# GIVEN PASSAGE
....
Dialogflow → Intent and Slot Classifier with WHISPER

While your intent and slot classifier is in development, you can use Dialogflow, a powerful Google Cloud tool, to handle Automatic Speech Recognition (ASR) and Intent and Slot Classification for your conversational agent. Dialogflow allows you to optimize your agent's understanding of user input by creating intents with training phrases and entities that define the vocabulary and natural language understanding capabilities needed for recipe recommendations.

In this project, before your intent and slot classifier is trained and tested, Dialogflow serves as the core Natural Language Understanding (NLU) component, transcribing user utterances into text, classifying them into intents, and extracting relevant information (entities) for recipe recommendations.

The Dialogflow agent acts as an NLU agent, which is connected to a MARBEL agent. The MARBEL agent receives transcripts, intents, and entities from Dialogflow and uses this information to manage the dialogue with the user. It structures interactions through conversational patterns, serving as the dialogue manager. To help you get started, we’ve provided a basic MARBEL agent, but your first task is to create your team’s Dialogflow agent. Only one team member needs to create the agent and share it with the rest of the team, as your team requires just one Dialogflow agent to collaborate effectively.

Once your custom intent and slot classifier is fully developed, it will replace Dialogflow and work in conjunction with WHISPER, an advanced ASR system, to manage the entire NLU pipeline. WHISPER will convert user speech into text, and your classifier will process the text to identify user intents and extract entities. This replacement will give you complete control over the NLU system, allowing for tailored adjustments and deeper integration into your agent's architecture. Unlike Dialogflow, your classifier can be customized specifically for recipe recommendations, enabling improved accuracy and responsiveness to user inputs.

With the replacement in place, your custom system will continue to interface with the MARBEL agent, providing it with the same intent and entity data, but with enhanced flexibility and scalability. This shift eliminates dependency on external tools like Dialogflow, ensuring better alignment with your project’s needs and granting your team full ownership of the conversational pipeline. By transitioning to your classifier and WHISPER, you’ll achieve a more robust, efficient, and adaptive solution for managing user interactions.

Create a Dialogflow agent

Please follow the instructions here: https://cloud.google.com/dialogflow/es/docs/quick/build-agent#create-an-agent.

Only one team member needs to do this.

You need a Google account for this.

Just provide a name for your Dialogflow agent. You do not need to change any other settings (you will use the default English language).

Share the Dialogflow agent with your other team members (assign them the Developer role): https://cloud.google.com/dialogflow/es/docs/access-control.
Use the zip file found in the repository to make an agent follow the steps below to make a Dialogflow agent:

Connect it to the MARBEL agent

Create and download your Dialogflow agent’s JSON key file by following the instructions here: https://cloud.google.com/iam/docs/creating-managing-service-account-keys#get-key. Note that you will have to create a service account for the project (button at the top under the blue bar). When you have done this, you can click on the email for the service account. Note that the JSON file is automatically downloaded when it is created.
....
# EXTRACTED DATA
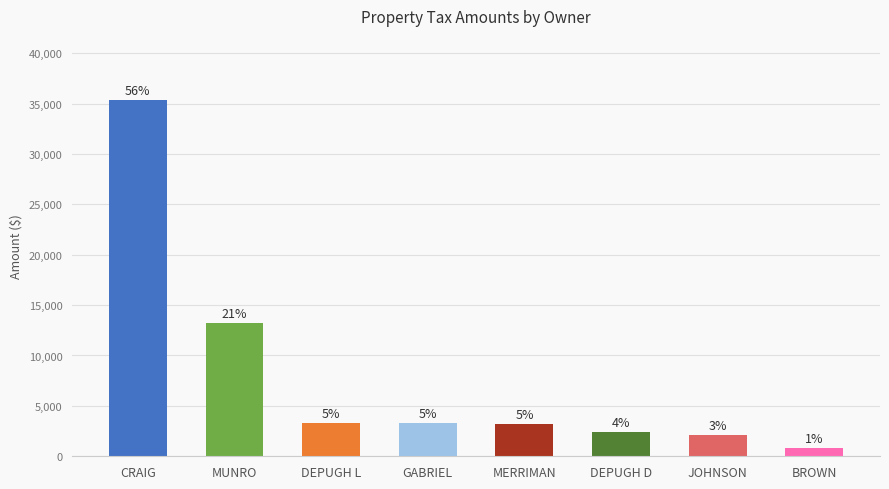

Between DEPUGH D and MUNRO, which is larger?

MUNRO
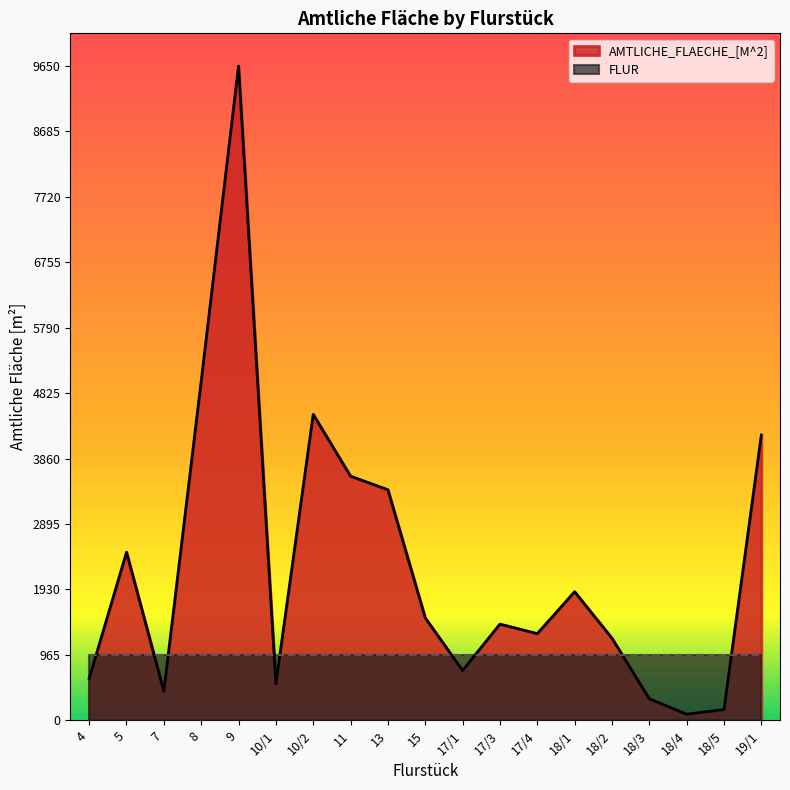

What is the change in value from 4 to 18/1?

+1281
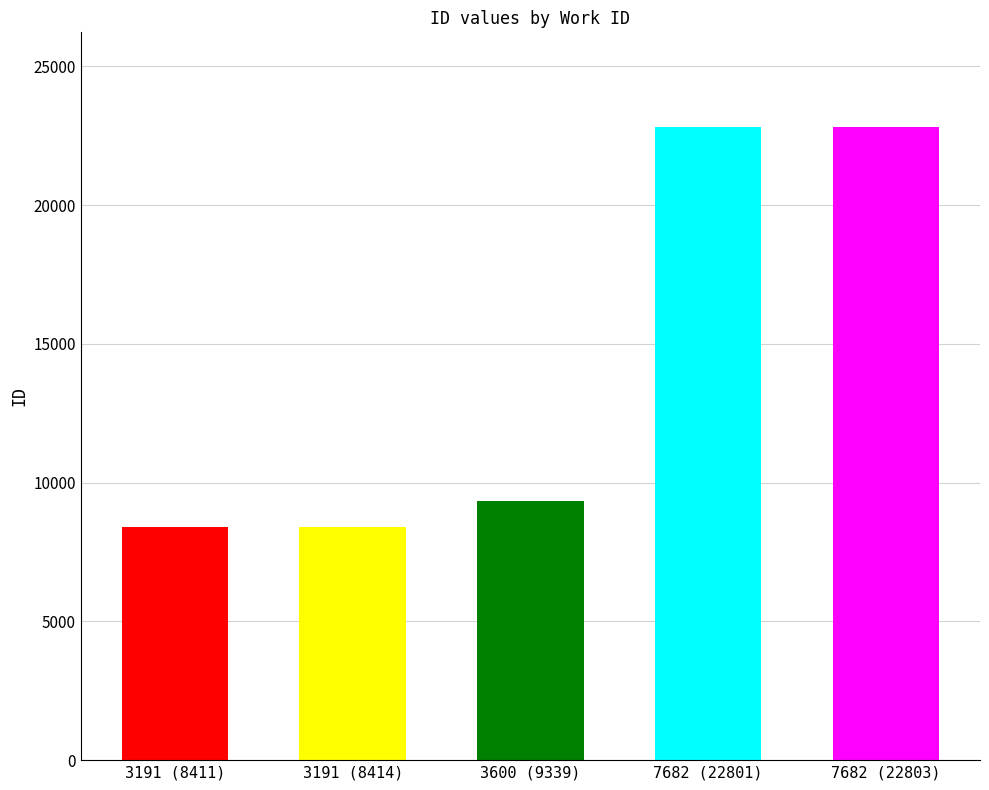

Approximately how many times larger is the value at 3191 compared to 7682?

0.4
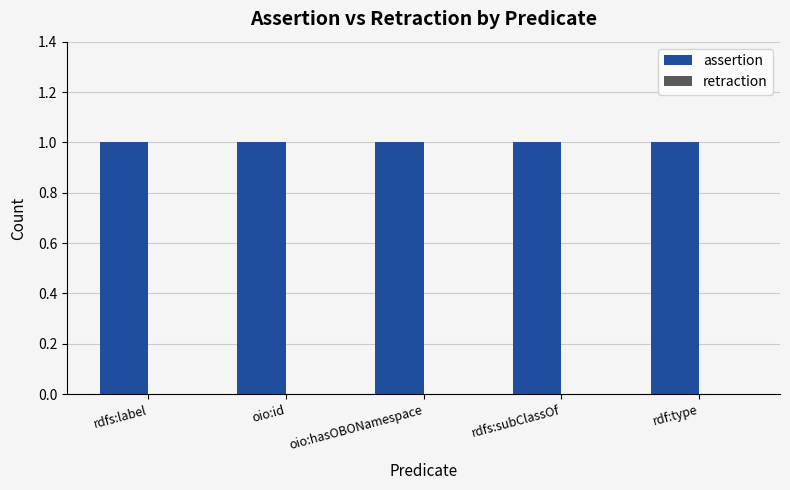

Reading left to right, extract all data points from this chart.

assertion: rdfs:label=1	oio:id=1	oio:hasOBONamespace=1	rdfs:subClassOf=1	rdf:type=1
retraction: rdfs:label=0	oio:id=0	oio:hasOBONamespace=0	rdfs:subClassOf=0	rdf:type=0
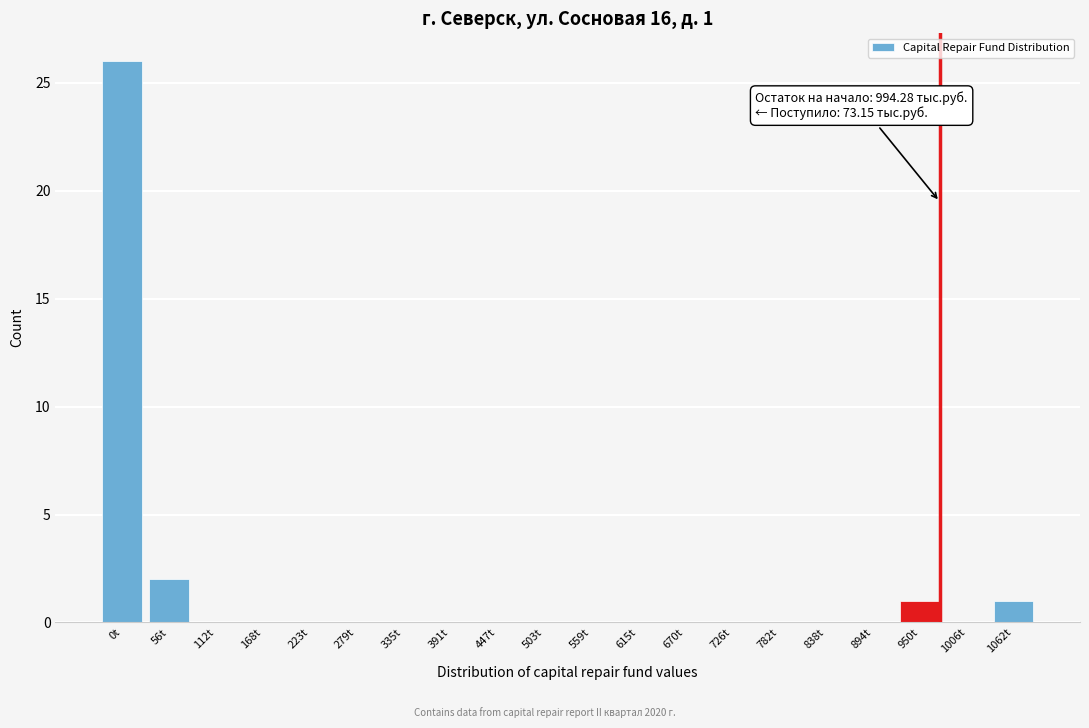

Reading left to right, transcribe all the data shown in this chart.

0t=26	56t=2	112t=0	168t=0	223t=0	279t=0	335t=0	391t=0	447t=0	503t=0	559t=0	615t=0	670t=0	726t=0	782t=0	838t=0	894t=0	950t=1	1006t=0	1062t=1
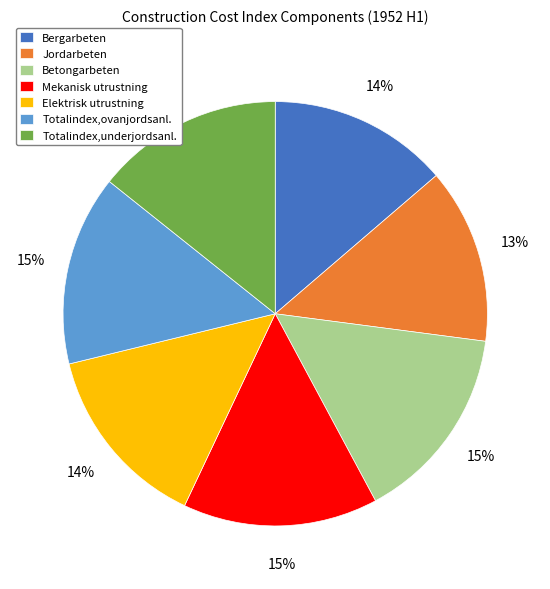

What percentage is the Betongarbeten slice, to the nearest percent?

15%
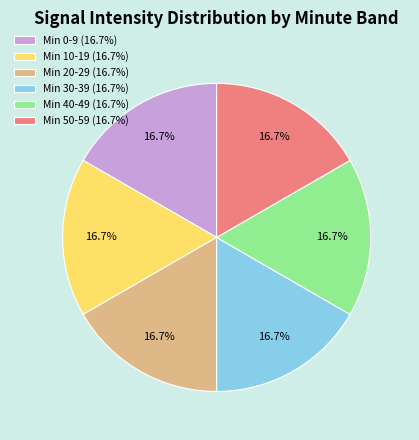

To the nearest percent, what is the difference between the largest and smallest slice percentages?

0%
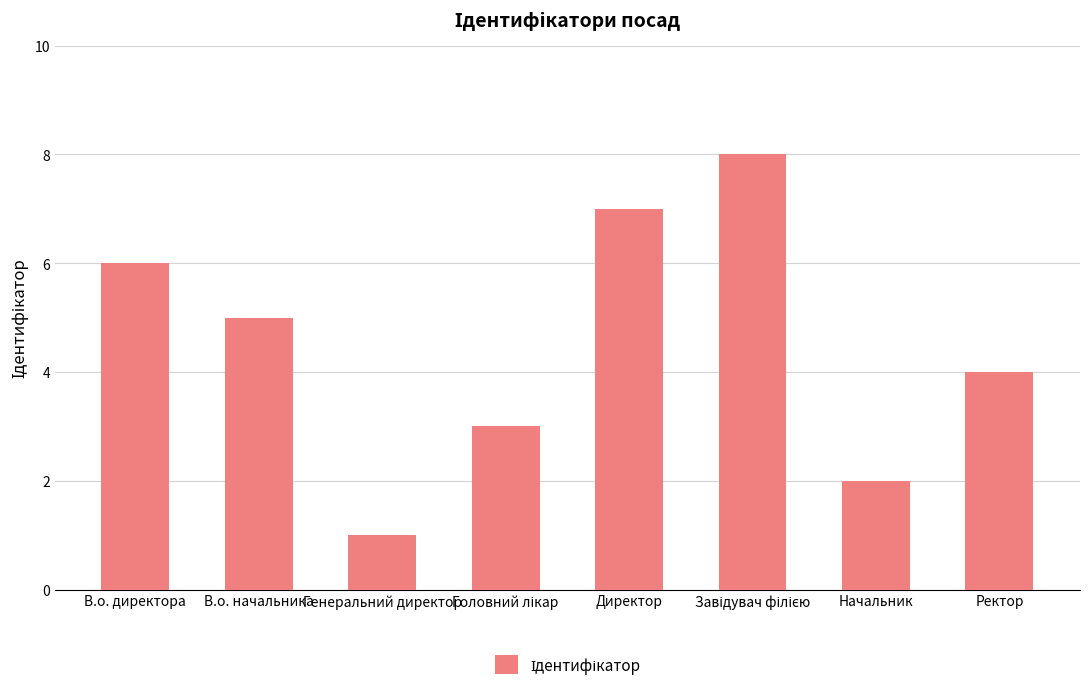

Reading right to left, transcribe all the data shown in this chart.

4	2	8	7	3	1	5	6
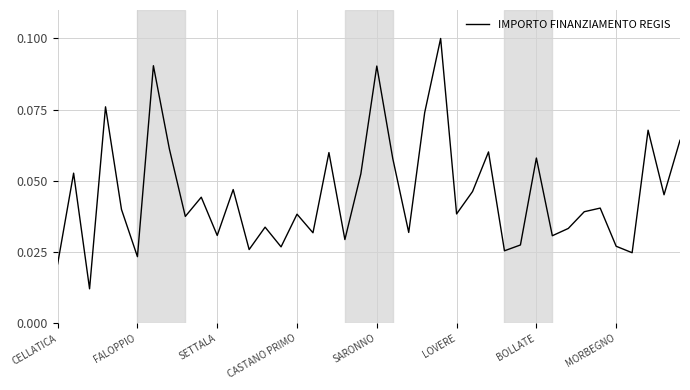

Reading left to right, extract all data points from this chart.

0.0	0.1	0.0	0.1	0.0	0.0	0.1	0.1	0.0	0.0	0.0	0.0	0.0	0.0	0.0	0.0	0.0	0.1	0.0	0.1	0.1	0.1	0.0	0.1	0.1	0.0	0.0	0.1	0.0	0.0	0.1	0.0	0.0	0.0	0.0	0.0	0.0	0.1	0.0	0.1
....
# ACTION ITEM
From the Dialogflow page, copy word for word the part starting at "Dialogflow → Intent" and ending at "(entities) for recipe recommendations.".

# EXERCISE SOLUTION
Dialogflow → Intent and Slot Classifier with WHISPER

While your intent and slot classifier is in development, you can use Dialogflow, a powerful Google Cloud tool, to handle Automatic Speech Recognition (ASR) and Intent and Slot Classification for your conversational agent. Dialogflow allows you to optimize your agent's understanding of user input by creating intents with training phrases and entities that define the vocabulary and natural language understanding capabilities needed for recipe recommendations.

In this project, before your intent and slot classifier is trained and tested, Dialogflow serves as the core Natural Language Understanding (NLU) component, transcribing user utterances into text, classifying them into intents, and extracting relevant information (entities) for recipe recommendations.